While coach Ken Hinkley, who worked with Dixon at his previous club Gold Coast before luring him to the Power, has been given much of the credit for Dixon’s rise, the 200cm powerhouse named Cornes as an influential figure in his career.
Maligned in his five years at the Suns for being inconsistent and injury-prone — he never played more than 16 games in a season — Dixon player every game last year and has this season been voted into Port’s leadership brigade for the first time.
Revealing he still has “nightmares’’ about his wayward goalkicking in last year’s heartbreaking extra-time elimination final loss to West Coast, Dixon is coming off a season where he recorded career-highs in goals (49) and marks (149) and finished runner-up in the Power’s club champion award.
The 27-year-old’s marks tally was the highest at Port and smashed his previous best haul of 70 in his first season at the club in 2016.
And now — after his first full pre-season in years — Dixon is poised to have an even greater influence on the Power’s results.
“Chad Cornes has helped me a lot in the past two years,’’ said Dixon, who described the back ailment that forced his late withdrawal from the club's internal trial on Saturday as only minor.
“He’s helped me a lot with my craft work, my marking and my bodywork.
“They are the main things, getting the ball in my hands. He’s been massive for me.’’
Former key position player Cornes played in Port’s 2004 premiership side and is a development coach at the club.
Once fumbly with the ball, Dixon displayed a vice-like grip last season and produced what Hinkley described as a “one of the great finals games by a key forward’’ in the finals loss to the Eagles.
Dixon had 23 disposals, including 16 contested, but kicked 3.6 from nine scoring shots as the Power went down to the Eagles courtesy of a goal after the siren from Luke Shuey.
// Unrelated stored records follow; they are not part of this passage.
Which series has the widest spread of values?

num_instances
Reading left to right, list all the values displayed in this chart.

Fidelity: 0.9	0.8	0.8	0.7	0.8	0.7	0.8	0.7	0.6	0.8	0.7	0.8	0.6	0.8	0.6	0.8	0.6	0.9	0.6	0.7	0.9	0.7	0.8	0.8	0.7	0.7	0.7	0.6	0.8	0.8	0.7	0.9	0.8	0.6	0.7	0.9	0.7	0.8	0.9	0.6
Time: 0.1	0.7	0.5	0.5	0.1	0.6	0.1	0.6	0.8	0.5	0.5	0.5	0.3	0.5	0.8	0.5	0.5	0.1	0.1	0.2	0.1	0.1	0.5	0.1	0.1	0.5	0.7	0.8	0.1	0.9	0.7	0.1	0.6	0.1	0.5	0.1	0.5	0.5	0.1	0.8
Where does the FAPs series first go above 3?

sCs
“I still have nightmares about that game,” Dixon said from Port’s AFL community camp at Port Broughton on the Yorke Peninsula.
“If I kick one or two more goals we win the game, it’s as simple as that, so I’m actually looking forward to playing them again this year.”
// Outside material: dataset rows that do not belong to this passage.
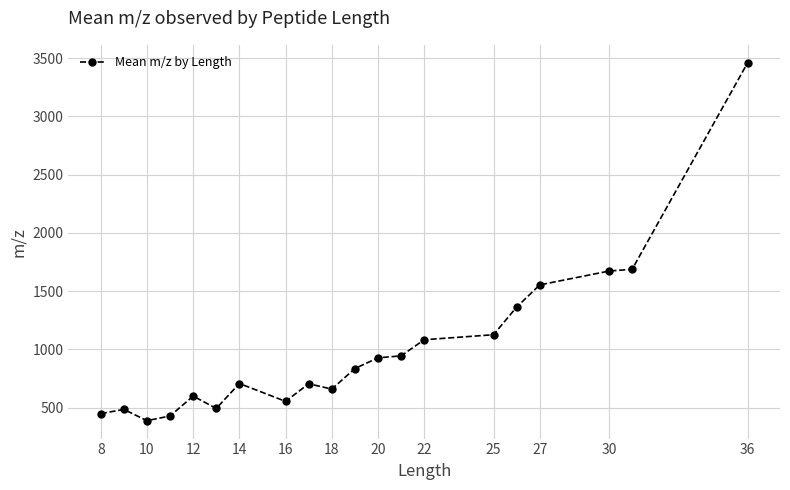

How many values exceed 835?

10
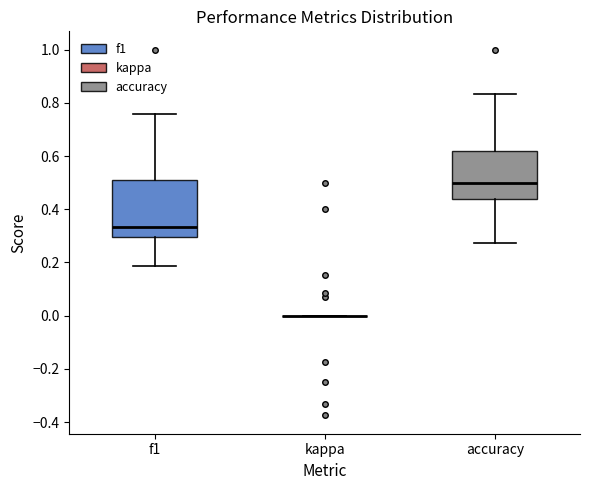

Comparing the boxes themselves (not the whiskers), which one is the tallest?

f1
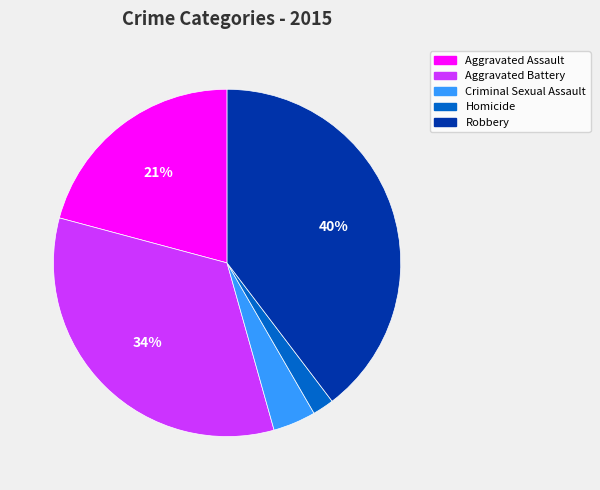

Rank the categories by value from lowest to highest.

Homicide, Criminal Sexual Assault, Aggravated Assault, Aggravated Battery, Robbery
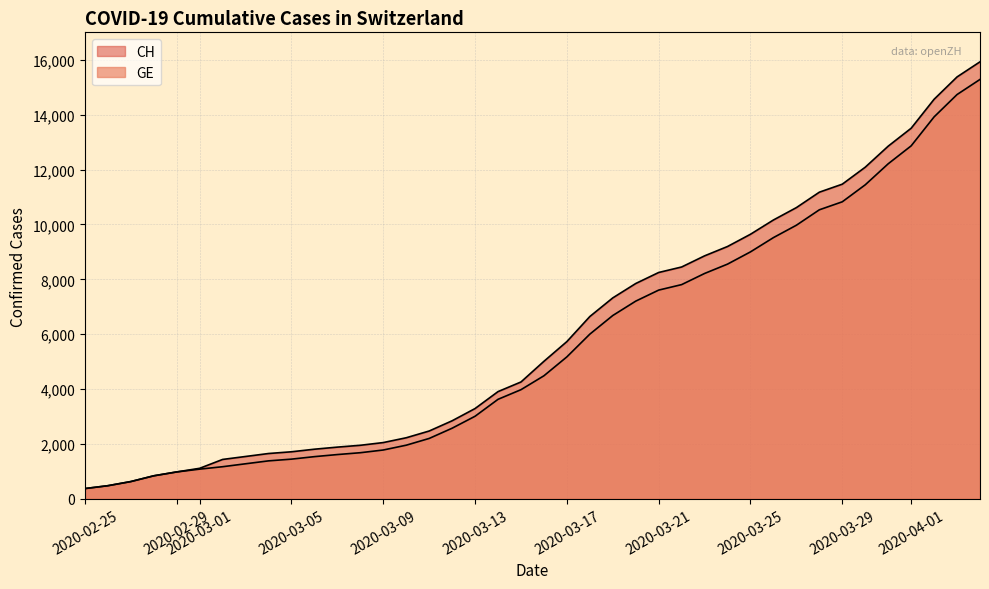

Is the value of GE at 2020-03-21 greater than the value of CH at 37?

No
Dixon described being included in the Power's seven-man leadership group as a “massive honour’’.
“I’m very proud that the players have backed me in to be a leader and I sort of see that forward line as being my boys and the need to take ownership of that,” he said.
Dixon said he expects to be fit for Port’s first JLT Community Series match against West Coast in Perth on Sunday, February 25.